• Your task
Only the lines from the beginning of the entries through the one with "- Joint project galleries" should be written out, please, exactly and without any pictures.

• Information provided
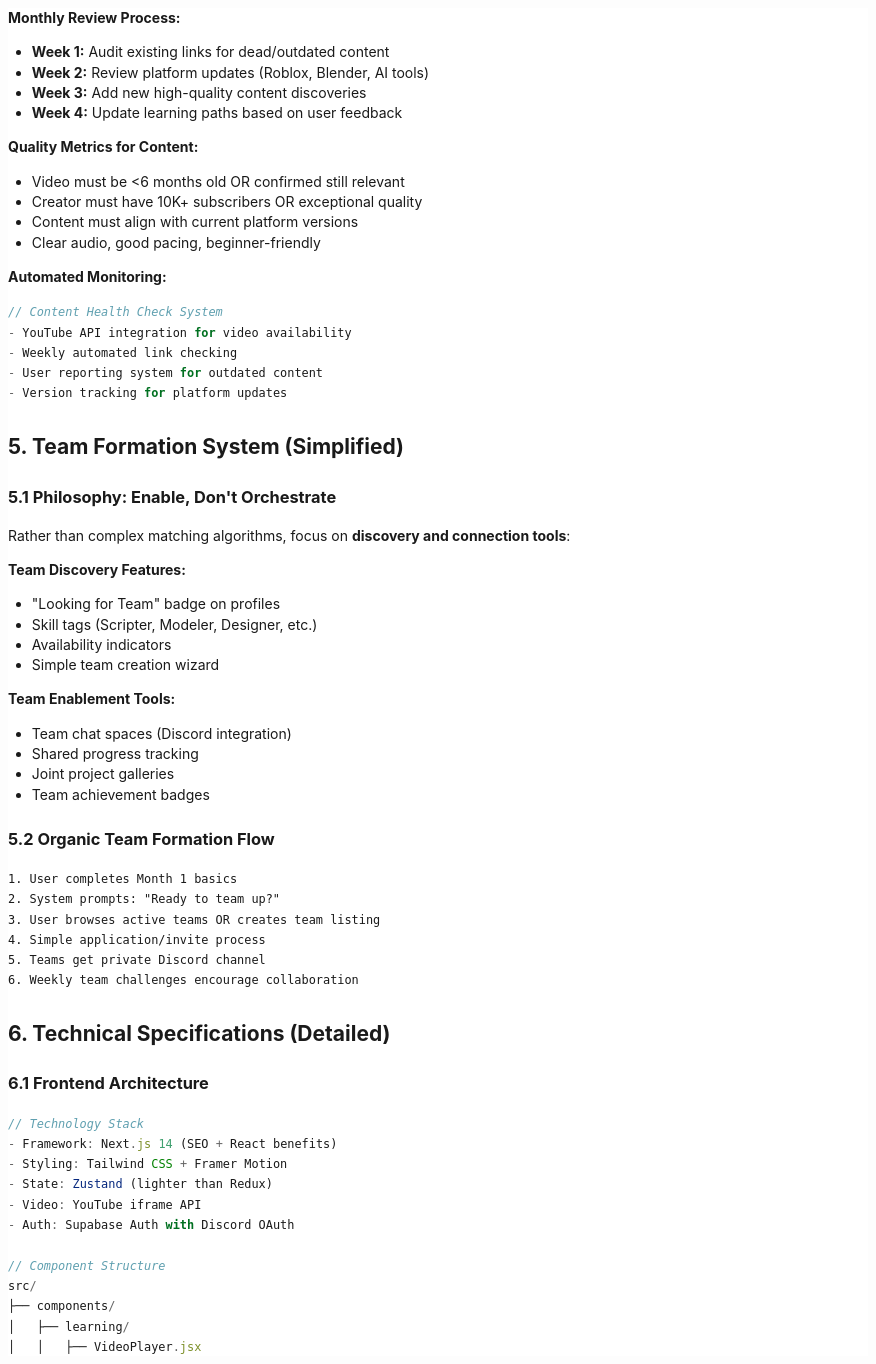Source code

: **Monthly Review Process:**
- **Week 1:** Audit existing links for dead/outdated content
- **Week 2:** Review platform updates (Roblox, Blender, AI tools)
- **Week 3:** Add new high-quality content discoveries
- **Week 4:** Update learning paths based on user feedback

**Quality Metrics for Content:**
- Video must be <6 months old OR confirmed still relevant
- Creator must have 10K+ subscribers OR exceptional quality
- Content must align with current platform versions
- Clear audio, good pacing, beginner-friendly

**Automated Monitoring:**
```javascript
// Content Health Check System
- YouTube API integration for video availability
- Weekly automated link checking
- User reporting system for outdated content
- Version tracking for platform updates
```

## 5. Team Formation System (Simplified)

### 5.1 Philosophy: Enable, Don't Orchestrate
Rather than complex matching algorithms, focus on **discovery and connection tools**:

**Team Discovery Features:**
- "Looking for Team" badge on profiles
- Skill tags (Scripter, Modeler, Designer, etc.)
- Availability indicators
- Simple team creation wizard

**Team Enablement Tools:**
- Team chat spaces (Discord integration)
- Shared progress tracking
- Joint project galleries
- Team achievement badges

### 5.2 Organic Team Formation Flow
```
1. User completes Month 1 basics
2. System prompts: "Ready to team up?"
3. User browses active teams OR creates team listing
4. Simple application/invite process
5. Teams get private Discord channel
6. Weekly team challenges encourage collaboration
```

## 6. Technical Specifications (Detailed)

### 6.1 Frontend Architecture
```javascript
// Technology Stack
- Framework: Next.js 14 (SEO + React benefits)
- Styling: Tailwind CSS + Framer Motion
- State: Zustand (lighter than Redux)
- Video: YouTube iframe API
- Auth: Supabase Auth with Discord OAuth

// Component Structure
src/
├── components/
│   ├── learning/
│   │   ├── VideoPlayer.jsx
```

• Task output
Source code

: **Monthly Review Process:**
- **Week 1:** Audit existing links for dead/outdated content
- **Week 2:** Review platform updates (Roblox, Blender, AI tools)
- **Week 3:** Add new high-quality content discoveries
- **Week 4:** Update learning paths based on user feedback

**Quality Metrics for Content:**
- Video must be <6 months old OR confirmed still relevant
- Creator must have 10K+ subscribers OR exceptional quality
- Content must align with current platform versions
- Clear audio, good pacing, beginner-friendly

**Automated Monitoring:**
```javascript
// Content Health Check System
- YouTube API integration for video availability
- Weekly automated link checking
- User reporting system for outdated content
- Version tracking for platform updates
```

## 5. Team Formation System (Simplified)

### 5.1 Philosophy: Enable, Don't Orchestrate
Rather than complex matching algorithms, focus on **discovery and connection tools**:

**Team Discovery Features:**
- "Looking for Team" badge on profiles
- Skill tags (Scripter, Modeler, Designer, etc.)
- Availability indicators
- Simple team creation wizard

**Team Enablement Tools:**
- Team chat spaces (Discord integration)
- Shared progress tracking
- Joint project galleries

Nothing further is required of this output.